Nos han hecho creer que cuando España llegó a América, esto era el paraíso terrenal; y no, por el contrario, un lugar selvático plagado de tribus caníbales, pueblos en guerra, hambre y caos. En la conquista de los grandes imperios americanos -a saber, incaico y azteca- los españoles se aliaron con pueblos locales que, a la fecha, continúan existiendo, pues su acción no tendía al exterminio; para el ejemplo, el pueblo maya vive y conserva su lengua; el pueblo Nutabe comandado por el cacique Garcama derrotó a los españoles, con quienes luego negociaron para asentarse pacíficamente en el Resguardo Indígena de San Pedro de Sabanalarga, desmantelado en 1830 por la República de la Nueva Granada; para derrotar a Atahualpa los españoles se aliaron con otros pueblos del Perú con quienes luego se mestizaron; y puedo poner muchos ejemplos adicionales de pueblos originarios que coexistieron con el Imperio hasta la llegada de los gobiernos republicanos, como el pueblo apache que fue exterminado por los Estadounidenses y los Mexicanos en el siglo XIX; o la conquista del desierto de Julio Argentino Roca que casi terminó con los habitantes originarios de la Pampa y la Patagonia. La pretensión de España, por el contrario, dicho por Felipe Guamán Poma de Ayala, quien fuese un cronista de ascendencia incaica, era que “andando tiempos, nos igualaremos y seremos unos en el mundo. Ya no habrá indio ni negro. Todos seremos españoles en el mismo hábito”.
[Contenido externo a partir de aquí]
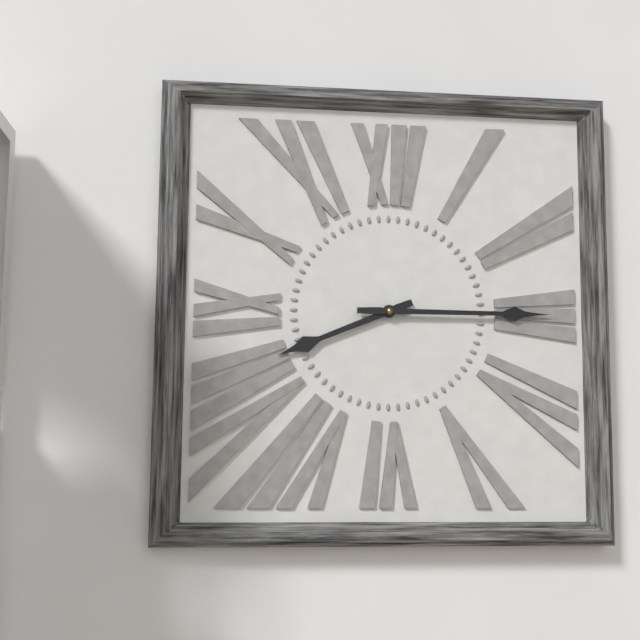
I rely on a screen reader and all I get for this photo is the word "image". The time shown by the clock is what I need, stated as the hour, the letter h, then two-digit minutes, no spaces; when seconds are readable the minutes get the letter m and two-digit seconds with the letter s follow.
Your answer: 8h15
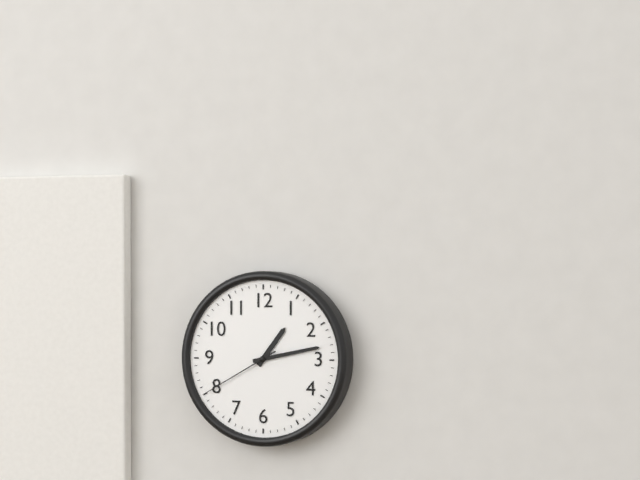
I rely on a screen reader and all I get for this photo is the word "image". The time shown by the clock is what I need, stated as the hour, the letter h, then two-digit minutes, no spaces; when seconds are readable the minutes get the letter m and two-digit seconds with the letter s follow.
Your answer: 1h13m40s
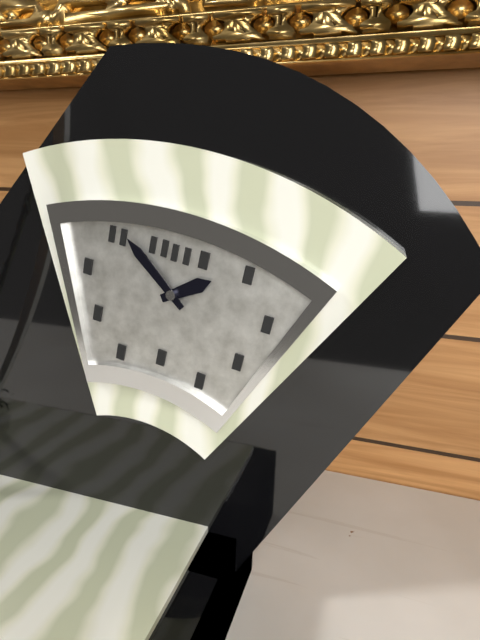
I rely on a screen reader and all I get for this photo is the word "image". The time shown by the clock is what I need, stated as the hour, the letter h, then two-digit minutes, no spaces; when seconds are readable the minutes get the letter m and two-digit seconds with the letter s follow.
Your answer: 1h51
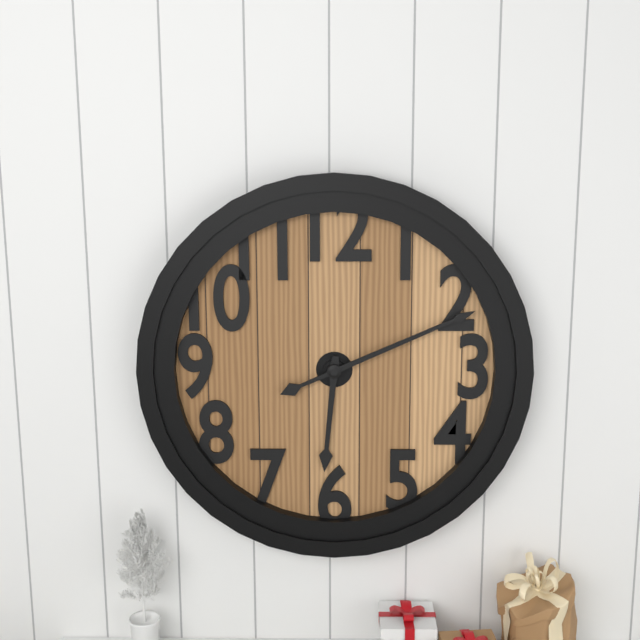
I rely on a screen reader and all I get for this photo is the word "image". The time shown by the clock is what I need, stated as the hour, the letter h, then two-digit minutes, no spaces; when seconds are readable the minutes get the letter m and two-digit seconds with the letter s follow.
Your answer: 6h11
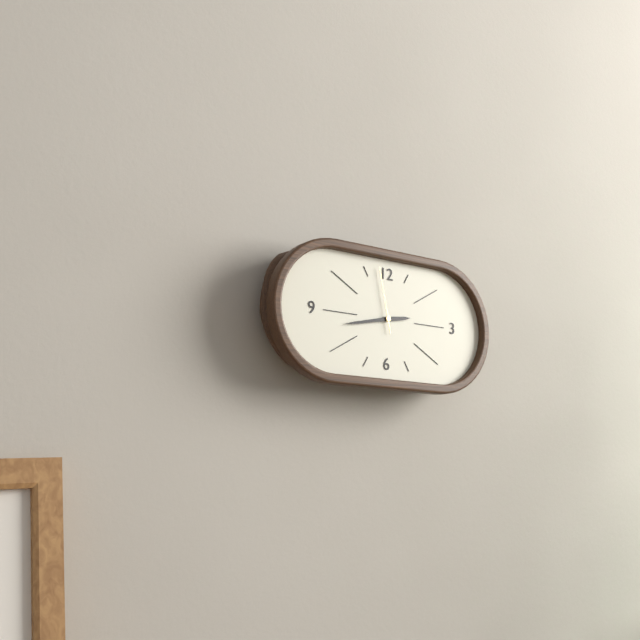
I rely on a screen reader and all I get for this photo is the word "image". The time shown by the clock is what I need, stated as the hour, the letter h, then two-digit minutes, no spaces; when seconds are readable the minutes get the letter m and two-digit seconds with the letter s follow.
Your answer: 2h43m58s
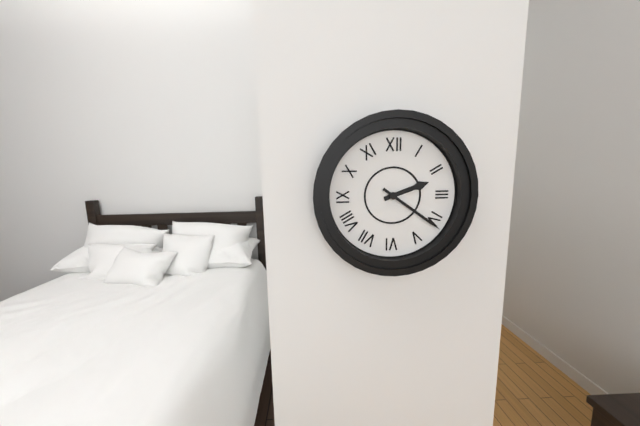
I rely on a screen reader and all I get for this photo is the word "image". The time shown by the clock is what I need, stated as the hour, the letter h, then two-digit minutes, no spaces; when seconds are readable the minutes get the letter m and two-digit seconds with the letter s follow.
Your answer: 2h21
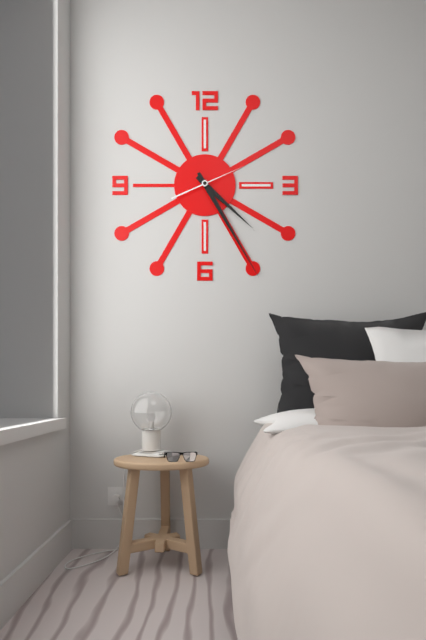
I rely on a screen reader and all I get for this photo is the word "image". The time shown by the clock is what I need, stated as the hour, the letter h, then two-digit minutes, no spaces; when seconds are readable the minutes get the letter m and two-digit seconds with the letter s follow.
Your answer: 4h25m11s
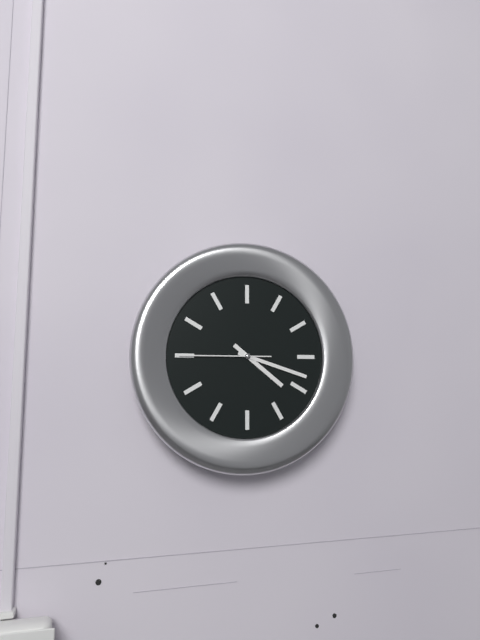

Una vez tomado el poder en América por las ideas de la mal llamada ilustración francesa patrocinada por la masonería, los nuevos gobiernos republicanos vieron en los indios un lastre que primero quisieron exterminar y luego quisieron condenar al ostracismo y la miseria. Para la América republicana, los pueblos originarios fueron convertidos en pueblos de segunda clase: excluidos de la sociedad, condenados a habitar sus territorios casi en un exilio permanente, sin acceso a tecnología, sin acceso a servicios, sin acceso al intercambio voluntario de bienes; en vez de dignificarlos y hacerlos parte de la república, los hemos reducido a ser sinónimo de museo, de artesanías baratas, rituales con yagé y bailes en semáforos. Pocas personas se toman la tarea de ir a ofrecerles educación, de intercambiar con ellos su conocimiento y mostrarles que ellos también hacen parte de nuestro mundo, que son bienvenidos, que podemos vivir en comunidad y que, al fin de cuentas, nosotros somos un pueblo mestizo (tal como lo soñaron nuestros ancestros), por lo que también contamos en nuestra sangre con parte de su sangre, porque también contamos en nuestra alimentación con parte de su tradición, porque nuestra música también tiene cosas de la suya. Hasta el sol de hoy, nuestras raíces se entrecruzan a tal nivel que logramos incursionar en la dieta de todo el mundo el tomate y la papa. ¿Qué nos hace diferentes, más que el capricho político moderno de mantenernos segregados?  Apelo porque nuestros indígenas dejen de ser tratados como gente condenada a la obsolescencia; apelo al mestizaje, al intercambio de culturas y conocimientos; apelo por convertirlos, desde su deseo y libertad, en personas competentes para nuestro mundo y no en verlos más como sujetos que solo merecen nuestro pesar. Apelo por retomar los valores fundacionales de nuestra tierra: y que, andando el tiempo, no haya ni indio, ni negro, ni rom, ni mulato, etc., y que todos seamos colombianos con los mismos derechos y obligaciones.

Alejandro Ortiz Morales

Por pasión, soy músico, fehaciente lector, aspirante a Filósofo y hombre de familia. De profesión, soy abogado, especialista en finanzas, especialista en Derecho financiero y bursátil, y maestrando en administración financiera. He sido empleado y consultor en diversas empresas de los sectores financiero, energético y real.